──────── Okunacak Metin

Biden'ın, -bizde Ecevit'in son başbakanlık döneminde olduğu gibi-, kendisini yaşlılık sebebiyle idare etmekte güçlük çekmesi yüzünden, Trump kazanabilir de.. Ve Trump İslam karşıtı söylemlerine yeniden hız vermiş bulunuyor.
Evvelki gün Amerikan Kongresi'nin bir üyesi, Trump'ın hakkındaki onca kirli işlerine rağmen, yeniden aday olmasını eleştirirken onun, 'tuvaletini pantolonuna yapmış kişi durumunda olduğunu..' söyleyiverdi. Bu sözler, Yahoo News'in bültenleri ve diğer medya organlarının manşetlerde de kendisine yer buldu. Bu açıdan o kadar önemli de sayılmayabilir.
Ama bu sözler, KK Bey'in bir videosundaki sözleriyle ayniyeti işaret ettiğinden ilginçti. Çünkü KK Bey, her kimi kasd ediyor idiyse, onunla ilgili olarak özetle diyordu ki, videosunda:
'Bir kimse oturduğu koltuktan kalkmamakta ısrar ediyorsa, bir takım kirli işler yaptığının, kalktığı zaman anlaşılacağı korkusundandır; çünkü altını kirletmiştir.'
Evet, onun sözlerini bu kadar örtülü anlatabildim..
Bugün, KK Bey neyin peşinde bilmem; ama enteresan adam.. Kendi tutumunun mahiyetini kendi sözleriyle açığa vuruyor.

────────────────

Görev Yönergeleri »
A – Metnin "Evvelki gün Amerikan" ifadesinden başlayıp "kadar örtülü anlatabildim.." ifadesine kadar, bu ifade de dâhil olmak üzere, olan kısmını harfi harfine yazınız.
B – Metne göre Amerikan Kongresi üyesinin Trump hakkındaki sözleri hangi haber kaynağının bültenlerinde yer almıştır?
C – Aşağıdaki ifadelerin metinle uyuşup uyuşmadığını belirtiniz. Her biri için evet veya hayır deyip kararı belirleyen sözleri metinden aynen aktarınız.
(i) Trump, İslam karşıtı söylemlerine yeniden hız vermiştir.
(ii) Kongre üyesinin sözleri yalnızca Yahoo News'te yer almıştır.
(iii) Yazar, KK Bey'in neyin peşinde olduğunu bildiğini söylemektedir.
Aşağıdaki veriler metinden bağımsız, ayrı bir malzemedir.

──────── Mevcut Veriler

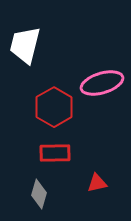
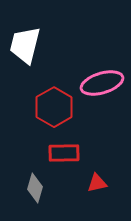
red rectangle: moved 9 px right
gray diamond: moved 4 px left, 6 px up
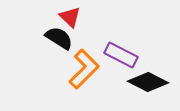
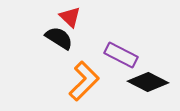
orange L-shape: moved 12 px down
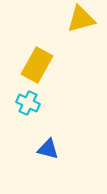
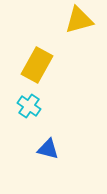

────────────────

Beklenen Cevaplar »
A –
Evvelki gün Amerikan Kongresi'nin bir üyesi, Trump'ın hakkındaki onca kirli işlerine rağmen, yeniden aday olmasını eleştirirken onun, 'tuvaletini pantolonuna yapmış kişi durumunda olduğunu..' söyleyiverdi. Bu sözler, Yahoo News'in bültenleri ve diğer medya organlarının manşetlerde de kendisine yer buldu. Bu açıdan o kadar önemli de sayılmayabilir.
Ama bu sözler, KK Bey'in bir videosundaki sözleriyle ayniyeti işaret ettiğinden ilginçti. Çünkü KK Bey, her kimi kasd ediyor idiyse, onunla ilgili olarak özetle diyordu ki, videosunda:
'Bir kimse oturduğu koltuktan kalkmamakta ısrar ediyorsa, bir takım kirli işler yaptığının, kalktığı zaman anlaşılacağı korkusundandır; çünkü altını kirletmiştir.'
Evet, onun sözlerini bu kadar örtülü anlatabildim..

B – Yahoo News'in bültenlerinde.

C –
(i) Evet: "Ve Trump İslam karşıtı söylemlerine yeniden hız vermiş bulunuyor."
(ii) Hayır: "Bu sözler, Yahoo News'in bültenleri ve diğer medya organlarının manşetlerde de kendisine yer buldu."
(iii) Hayır: "Bugün, KK Bey neyin peşinde bilmem"